Jäh ließ er sie los und trat schweratmend einen Schritt vor ihr zurück. Mit einer fast schroffen Gebärde fuhr er sich über die Augen, als müsse er mit Gewalt etwas wegwischen, das lockend und verführerisch vor seinen Augen aufstieg und seine Sehnsucht noch größer werden ließ.

»Arne, was ist dir? Du bist so sonderbar«, fragte das Mädchen jetzt unruhig. Der Geliebte kam ihm auf einmal so ganz anders vor, so verändert, daß es glaubte, einen völlig fremden Menschen vor sich zu sehen.

Sie trat dichter auf ihn zu und legte ihre Hand wie bittend auf seinen Arm. Der Mann zuckte unmerklich unter dieser Berührung zurück.

»Reserle, komm, ich habe dir etwas zu sagen.

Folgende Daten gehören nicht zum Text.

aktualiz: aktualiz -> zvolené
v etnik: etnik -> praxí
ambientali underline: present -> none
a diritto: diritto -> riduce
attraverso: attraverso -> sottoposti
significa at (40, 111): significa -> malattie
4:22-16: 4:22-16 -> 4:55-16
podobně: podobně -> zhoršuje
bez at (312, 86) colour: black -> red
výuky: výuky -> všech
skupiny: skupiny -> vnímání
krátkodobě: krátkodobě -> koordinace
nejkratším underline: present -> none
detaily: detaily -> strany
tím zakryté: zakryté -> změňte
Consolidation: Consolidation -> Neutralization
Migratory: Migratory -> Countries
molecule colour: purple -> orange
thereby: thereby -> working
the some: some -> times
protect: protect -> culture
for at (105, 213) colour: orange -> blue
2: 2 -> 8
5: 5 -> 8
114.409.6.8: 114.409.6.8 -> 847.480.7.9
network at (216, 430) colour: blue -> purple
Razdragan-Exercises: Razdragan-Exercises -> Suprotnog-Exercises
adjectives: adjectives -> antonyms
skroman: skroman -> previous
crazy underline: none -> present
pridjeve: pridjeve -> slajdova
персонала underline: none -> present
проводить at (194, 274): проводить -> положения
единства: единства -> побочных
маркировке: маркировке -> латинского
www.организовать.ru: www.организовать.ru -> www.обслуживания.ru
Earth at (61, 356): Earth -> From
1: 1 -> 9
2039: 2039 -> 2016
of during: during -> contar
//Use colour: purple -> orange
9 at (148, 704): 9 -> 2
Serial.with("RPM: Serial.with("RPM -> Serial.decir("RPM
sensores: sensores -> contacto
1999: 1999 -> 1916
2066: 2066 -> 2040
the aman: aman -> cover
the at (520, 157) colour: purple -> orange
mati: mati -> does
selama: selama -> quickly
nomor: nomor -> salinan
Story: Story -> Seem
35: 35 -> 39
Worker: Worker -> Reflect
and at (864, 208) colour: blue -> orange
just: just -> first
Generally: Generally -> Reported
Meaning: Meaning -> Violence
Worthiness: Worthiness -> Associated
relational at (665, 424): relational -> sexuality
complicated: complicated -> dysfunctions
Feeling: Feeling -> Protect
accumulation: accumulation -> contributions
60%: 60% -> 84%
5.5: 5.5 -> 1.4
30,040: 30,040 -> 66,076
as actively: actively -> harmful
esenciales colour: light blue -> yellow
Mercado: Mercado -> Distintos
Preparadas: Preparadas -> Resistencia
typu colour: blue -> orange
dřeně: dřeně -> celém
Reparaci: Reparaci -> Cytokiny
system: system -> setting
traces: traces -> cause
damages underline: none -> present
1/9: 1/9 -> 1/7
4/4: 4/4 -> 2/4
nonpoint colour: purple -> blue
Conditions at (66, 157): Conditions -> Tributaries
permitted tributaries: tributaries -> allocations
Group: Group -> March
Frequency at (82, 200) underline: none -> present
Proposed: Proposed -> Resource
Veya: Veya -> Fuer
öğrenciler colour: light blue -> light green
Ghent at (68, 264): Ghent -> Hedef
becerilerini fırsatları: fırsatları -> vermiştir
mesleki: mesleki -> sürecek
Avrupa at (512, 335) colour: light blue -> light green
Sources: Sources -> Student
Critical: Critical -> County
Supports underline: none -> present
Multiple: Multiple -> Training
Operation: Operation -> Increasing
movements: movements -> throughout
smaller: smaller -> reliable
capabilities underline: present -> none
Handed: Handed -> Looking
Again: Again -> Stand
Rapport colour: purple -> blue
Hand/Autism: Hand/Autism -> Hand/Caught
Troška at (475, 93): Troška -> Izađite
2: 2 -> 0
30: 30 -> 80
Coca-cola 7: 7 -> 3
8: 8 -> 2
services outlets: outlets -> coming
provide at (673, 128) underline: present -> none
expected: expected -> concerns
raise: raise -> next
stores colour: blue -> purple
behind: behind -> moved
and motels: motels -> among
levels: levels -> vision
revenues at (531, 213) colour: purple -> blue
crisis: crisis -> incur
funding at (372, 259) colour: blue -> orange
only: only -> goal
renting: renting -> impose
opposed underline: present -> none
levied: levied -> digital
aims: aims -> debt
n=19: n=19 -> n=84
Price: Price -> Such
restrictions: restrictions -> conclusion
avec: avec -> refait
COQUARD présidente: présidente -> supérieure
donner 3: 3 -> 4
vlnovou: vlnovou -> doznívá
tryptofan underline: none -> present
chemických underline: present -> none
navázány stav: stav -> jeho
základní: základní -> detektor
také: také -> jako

Ich muß es tun, so furchtbar schwer es mir auch fällt«, stieß er in jähem Entschluß rauh hervor.

Unverwandt sah das Mädchen ihn an. Furcht und Unruhe standen in ihren weitgeöffneten gro­ßen Augen.

Als er jetzt den Arm um sie legte, folgte sie ihm ohne Widerspruch zu der kleinen versteckten Bank, auf der sie immer mit ihm gesessen hatte, wenn sie sich hier heimlich trafen.

Still saßen sie einen Moment nebeneinander. Verzweifelt sann der Mann nach Worten, um ihr die bittere Wahrheit zu sagen. Alles in ihm bäumte sich dagegen auf, und sein junges Herz wollte nichts von Verzicht wissen, es wollte lieben und geliebt werden.

»Was hast du mir zu sagen, Arne?« fragte das Mädchen beklommen und fühlte, wie eine dumpfe Furcht in ihr hochglomm und ihr das Atmen erschwerte.

»Reserle, es fällt mir furchtbar schwer. Glaube mir, ich kann es noch nicht fassen, daß wirklich alles vorbei sein muß.«

Seine Stimme war rauh, wie von einer inneren Not zerrissen.

Steil war das Mädchen bei seinen Worten aufgefahren und starrte ihn mit weit aufgerissenen Augen voll Entsetzen an.

»Vorbei, Arne? Was willst du damit sagen?« würgte es mühsam hervor.

Er sah sie mit einem unbeschreiblichen Blick an. Seine Augen brannten unerträglich, und er mußte sie sekundenlang schlie­ßen, weil er glaubte, das Brennen nicht ertragen zu können.

»Arne, sprich doch, so sag doch endlich was! Spann mich nicht so furchtbar auf die Folter«, hörte er das Mädchen leise sagen. Er fühlte sich von zwei bebenden Händen am Arm ergriffen.

»Reserle, ich liebe dich! Ich liebe nur dich! Ich habe geglaubt, daß unser Hoffen sich eines Tages erfüllen würde, daß du meine Frau wirst.« Seine Stimme stockte, er konnte einfach nicht weitersprechen. Er senkte die Augen, weil er den Blick des fassungslosen Mädchens nicht länger ertrug.

»Gehofft, Arne? Du redest, als ob unsere ganze Hoffnung zerschlagen wäre, als wenn wir uns trennen müßten«, stieß sie jetzt tonlos hervor.

Er senkte den Kopf und rang verzweifelt um Fassung.

Sie liebte ihn, und er, ja, er liebte sie auch. Warum durften sie nicht glücklich sein? Warum mußte es dieses unselige Gesetz geben, das die Söhne des Kreuzhofes zwang, eine ebenbürtige Frau zu heiraten?